TAREFA PROPOSTA 1:
Conta as linhas dos registos que contêm a palavra "fisis" e indica apenas esse número.

"É urgente usar o sector petrolífero para financiar a diversificação"
O gestor defende que apesar do sentimento anti-petróleo que se levanta no mundo inteiro, ainda é possivel usar o que resta do ciclo do crude para transformar a economia nacional. E partilha ideias e sugestões para combater o desemprego e a recessão económica.
No seu artigo de opinião publicado recentemente no Expansão, falou da dependência africanos em relação ao exterior para extrair e comercializar os recursos do seu território. Porque razão as empresas locais não têm peso neste processo?
A indústria que suporta o sector petrolífero em Angola - note-se que não estou a utilizar a palavra indústria, porque ainda não existe indústria petrolífera em Angola - se encontra lá fora. Este facto é um desenho arquitectado de forma ciente para manter os países produtores de matéria-prima na dependência da tecnologia, conhecimento e força financeira dos países que não têm este recurso.
É um problema de capacidade financeira apenas ou também de capital humano e de estratégia de desenvolvimento?
Angola é um exemplo disso mas a situação é a mesma na África toda. Como exemplo, podemos falar da República Democrática do Congo que tem 80% das reservas mundiais de cobalto. Hoje, a tonelada métrica do cobalto vende-se à volta de 72 mil USD, mas o país não está a ver grande retorno sobre esta produção. Quando os belgas estavam no Congo, produziam 400 mil toneladas métricas por ano. A produção de cobalto hoje aumentou em 300%. Mas a pobreza continua a crescer de uma forma alarmante.
Mas Angola está a trabalhar para aumentar a produção. Está a ser implementada uma estratégia para licitar mais de 50 blocos.
O exemplo que lhe dei foi exactamente para mostrar que a solução para o problema económico que se
vive em Angola não passa somente pelo aumento da produção. É preciso tirar maior proveito das receitas provenientes do petróleo, utilizando o efeito multiplicador e de contágio do petróleo noutros sectores. Ou seja, é necessário assegurar uma cada vez maior participação do empresariado local para trazer mais sustentabilidade ao processo de extracção e garantir que o retorno do investimento feito no sector petrolífero contagie outros sectores da economia.
De que forma?

DADOS:
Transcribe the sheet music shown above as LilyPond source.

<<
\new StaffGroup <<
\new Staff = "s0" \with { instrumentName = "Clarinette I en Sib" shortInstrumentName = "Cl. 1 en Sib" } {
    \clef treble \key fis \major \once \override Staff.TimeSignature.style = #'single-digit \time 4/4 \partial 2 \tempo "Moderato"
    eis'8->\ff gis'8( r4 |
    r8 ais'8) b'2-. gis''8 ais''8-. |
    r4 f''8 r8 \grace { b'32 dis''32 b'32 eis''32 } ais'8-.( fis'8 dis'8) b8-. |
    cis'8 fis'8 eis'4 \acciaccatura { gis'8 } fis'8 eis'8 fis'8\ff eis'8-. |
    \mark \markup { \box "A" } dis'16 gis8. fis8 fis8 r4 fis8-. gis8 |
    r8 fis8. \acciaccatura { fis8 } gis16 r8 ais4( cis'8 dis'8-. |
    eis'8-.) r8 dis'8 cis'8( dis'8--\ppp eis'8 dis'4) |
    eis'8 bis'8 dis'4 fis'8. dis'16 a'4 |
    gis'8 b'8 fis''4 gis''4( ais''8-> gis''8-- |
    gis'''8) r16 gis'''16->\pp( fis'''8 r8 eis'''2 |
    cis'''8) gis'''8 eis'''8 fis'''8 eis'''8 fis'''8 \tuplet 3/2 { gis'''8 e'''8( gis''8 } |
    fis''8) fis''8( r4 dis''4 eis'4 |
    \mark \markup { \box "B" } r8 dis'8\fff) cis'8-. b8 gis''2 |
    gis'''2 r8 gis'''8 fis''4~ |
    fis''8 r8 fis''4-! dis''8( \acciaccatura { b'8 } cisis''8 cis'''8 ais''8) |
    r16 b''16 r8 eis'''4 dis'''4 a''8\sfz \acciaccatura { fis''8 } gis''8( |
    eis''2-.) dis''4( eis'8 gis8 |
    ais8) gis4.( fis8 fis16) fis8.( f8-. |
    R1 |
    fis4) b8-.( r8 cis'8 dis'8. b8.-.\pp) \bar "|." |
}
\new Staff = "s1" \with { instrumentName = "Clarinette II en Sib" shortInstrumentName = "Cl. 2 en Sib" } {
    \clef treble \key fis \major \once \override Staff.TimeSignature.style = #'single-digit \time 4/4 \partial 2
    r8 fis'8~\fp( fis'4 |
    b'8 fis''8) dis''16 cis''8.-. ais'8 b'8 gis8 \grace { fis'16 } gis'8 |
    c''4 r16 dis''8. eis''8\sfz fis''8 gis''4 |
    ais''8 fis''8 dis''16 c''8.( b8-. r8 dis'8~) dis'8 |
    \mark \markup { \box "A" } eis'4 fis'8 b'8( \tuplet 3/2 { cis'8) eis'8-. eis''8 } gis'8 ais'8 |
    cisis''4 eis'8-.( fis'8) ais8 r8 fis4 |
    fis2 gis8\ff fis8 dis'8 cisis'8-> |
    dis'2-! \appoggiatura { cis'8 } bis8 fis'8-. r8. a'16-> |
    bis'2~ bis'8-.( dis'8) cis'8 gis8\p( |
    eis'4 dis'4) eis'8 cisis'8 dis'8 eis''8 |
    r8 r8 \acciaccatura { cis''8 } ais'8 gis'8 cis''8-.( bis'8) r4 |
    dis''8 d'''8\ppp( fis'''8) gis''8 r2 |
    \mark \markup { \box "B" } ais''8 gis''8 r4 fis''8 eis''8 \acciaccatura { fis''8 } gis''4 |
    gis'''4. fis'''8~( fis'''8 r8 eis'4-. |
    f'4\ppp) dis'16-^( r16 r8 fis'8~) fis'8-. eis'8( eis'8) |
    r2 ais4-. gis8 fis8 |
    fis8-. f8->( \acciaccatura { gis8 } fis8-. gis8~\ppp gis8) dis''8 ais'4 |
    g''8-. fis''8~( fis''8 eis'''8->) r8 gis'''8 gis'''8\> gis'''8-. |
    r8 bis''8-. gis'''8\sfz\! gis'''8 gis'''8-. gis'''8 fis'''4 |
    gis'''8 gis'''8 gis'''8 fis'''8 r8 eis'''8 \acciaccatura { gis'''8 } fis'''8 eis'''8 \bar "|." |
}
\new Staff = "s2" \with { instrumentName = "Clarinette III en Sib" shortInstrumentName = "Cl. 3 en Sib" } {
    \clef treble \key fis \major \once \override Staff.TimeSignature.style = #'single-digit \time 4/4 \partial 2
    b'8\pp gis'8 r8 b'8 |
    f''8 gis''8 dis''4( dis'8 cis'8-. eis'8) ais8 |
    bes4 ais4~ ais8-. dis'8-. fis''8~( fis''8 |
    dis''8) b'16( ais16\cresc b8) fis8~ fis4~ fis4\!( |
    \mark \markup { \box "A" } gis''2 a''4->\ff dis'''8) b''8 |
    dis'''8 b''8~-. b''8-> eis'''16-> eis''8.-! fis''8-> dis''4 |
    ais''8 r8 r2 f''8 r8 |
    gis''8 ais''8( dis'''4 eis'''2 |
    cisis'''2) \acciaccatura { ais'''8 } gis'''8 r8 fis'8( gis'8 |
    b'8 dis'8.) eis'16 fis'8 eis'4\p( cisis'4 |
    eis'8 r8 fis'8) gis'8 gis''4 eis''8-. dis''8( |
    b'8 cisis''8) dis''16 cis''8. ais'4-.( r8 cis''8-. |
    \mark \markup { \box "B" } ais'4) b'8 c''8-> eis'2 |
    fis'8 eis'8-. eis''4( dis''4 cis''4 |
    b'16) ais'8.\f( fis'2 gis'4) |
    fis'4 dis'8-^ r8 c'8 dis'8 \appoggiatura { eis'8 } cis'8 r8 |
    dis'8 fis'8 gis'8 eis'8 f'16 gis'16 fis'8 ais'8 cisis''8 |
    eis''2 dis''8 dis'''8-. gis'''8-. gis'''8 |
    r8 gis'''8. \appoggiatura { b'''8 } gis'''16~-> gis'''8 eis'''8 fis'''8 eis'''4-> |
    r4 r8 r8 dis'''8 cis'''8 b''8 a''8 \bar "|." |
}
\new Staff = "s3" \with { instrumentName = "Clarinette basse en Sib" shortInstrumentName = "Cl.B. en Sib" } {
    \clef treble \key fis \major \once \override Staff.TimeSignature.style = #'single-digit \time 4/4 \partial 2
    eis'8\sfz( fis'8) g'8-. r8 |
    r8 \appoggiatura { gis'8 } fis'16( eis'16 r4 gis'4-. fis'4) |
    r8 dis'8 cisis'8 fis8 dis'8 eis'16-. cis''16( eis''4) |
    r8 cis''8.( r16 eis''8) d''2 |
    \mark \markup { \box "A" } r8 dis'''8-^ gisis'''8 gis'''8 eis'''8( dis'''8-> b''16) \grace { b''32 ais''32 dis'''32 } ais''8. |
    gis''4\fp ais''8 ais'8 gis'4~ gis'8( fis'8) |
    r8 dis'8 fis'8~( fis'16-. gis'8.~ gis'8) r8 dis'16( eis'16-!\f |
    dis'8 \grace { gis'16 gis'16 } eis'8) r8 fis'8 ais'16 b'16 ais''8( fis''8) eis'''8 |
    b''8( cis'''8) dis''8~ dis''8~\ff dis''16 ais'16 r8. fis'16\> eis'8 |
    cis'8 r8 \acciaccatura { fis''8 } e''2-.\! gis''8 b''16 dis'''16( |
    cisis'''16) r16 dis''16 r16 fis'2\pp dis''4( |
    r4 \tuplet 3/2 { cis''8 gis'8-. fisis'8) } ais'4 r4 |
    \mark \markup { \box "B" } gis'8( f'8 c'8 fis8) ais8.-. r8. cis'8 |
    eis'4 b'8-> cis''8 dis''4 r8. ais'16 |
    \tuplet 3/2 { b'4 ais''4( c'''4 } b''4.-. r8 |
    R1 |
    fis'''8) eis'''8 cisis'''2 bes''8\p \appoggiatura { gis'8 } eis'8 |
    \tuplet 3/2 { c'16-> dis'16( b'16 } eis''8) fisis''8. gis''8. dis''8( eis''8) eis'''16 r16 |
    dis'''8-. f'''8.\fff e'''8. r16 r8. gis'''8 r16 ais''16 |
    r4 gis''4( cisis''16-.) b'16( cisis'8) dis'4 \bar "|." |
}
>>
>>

TAREFA PROPOSTA 2:
Reproduz sem alterações o trecho do texto sobre o sector petrolífero em Angola que vai de "É um problema" a "de 50 blocos.", ambos incluídos.

RESPOSTA COMPLETA 1:
2

RESPOSTA COMPLETA 2:
É um problema de capacidade financeira apenas ou também de capital humano e de estratégia de desenvolvimento?
Angola é um exemplo disso mas a situação é a mesma na África toda. Como exemplo, podemos falar da República Democrática do Congo que tem 80% das reservas mundiais de cobalto. Hoje, a tonelada métrica do cobalto vende-se à volta de 72 mil USD, mas o país não está a ver grande retorno sobre esta produção. Quando os belgas estavam no Congo, produziam 400 mil toneladas métricas por ano. A produção de cobalto hoje aumentou em 300%. Mas a pobreza continua a crescer de uma forma alarmante.
Mas Angola está a trabalhar para aumentar a produção. Está a ser implementada uma estratégia para licitar mais de 50 blocos.